→ Records for this task
┄┄┄┄┄┄┄┄┄┄┄┄┄┄┄┄┄┄┄┄

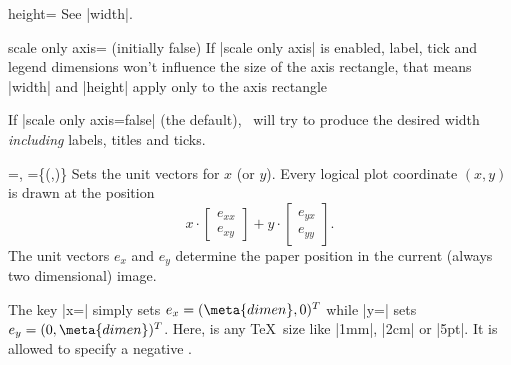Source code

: \begin{pgfplotskey}{height=}
	See |width|.
\end{pgfplotskey}

\begin{pgfplotskey}{scale only axis= (initially false)}
If |scale only axis| is enabled, label, tick and legend dimensions won't influence the size of the axis rectangle, that means |width| and |height| apply only to the axis rectangle

If |scale only axis=false| (the default), \PGFPlots\ will try to produce the desired width \emph{including} labels, titles and ticks.
\end{pgfplotskey}

\begin{pgfplotsxykeylist}{
	\x=,
	\x={\{(,)\}}}
Sets the unit vectors for $x$ (or $y$). Every logical plot coordinate $(x,y)$ is drawn at the position
\[ x \cdot \begin{bmatrix} e_{xx} \\ e_{xy} \end{bmatrix} + y \cdot \begin{bmatrix} e_{yx} \\ e_{yy} \end{bmatrix}. \]
The unit vectors $e_x$ and $e_y$ determine the paper position in the current (always two dimensional) image.

The key |x=| simply sets $e_x = (\meta{dimen},0)^T $ while |y=| sets $e_y = (0,\meta{dimen})^T$.
Here,  is any \TeX\ size like |1mm|, |2cm| or |5pt|. It is allowed to specify a negative .
\begin{codeexample}[]
\end{codeexample}

\begin{codeexample}[]
\end{codeexample}


\end{pgfplotsxykeylist}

┄┄┄┄┄┄┄┄┄┄┄┄┄┄┄┄┄┄┄┄

→ Your task
Return exactly, and only, the line containing "a negative ." and every line after it through the end of the material.

→ Solved exercise
Here,  is any \TeX\ size like |1mm|, |2cm| or |5pt|. It is allowed to specify a negative .
\begin{codeexample}[]
\end{codeexample}

\begin{codeexample}[]
\end{codeexample}


\end{pgfplotsxykeylist}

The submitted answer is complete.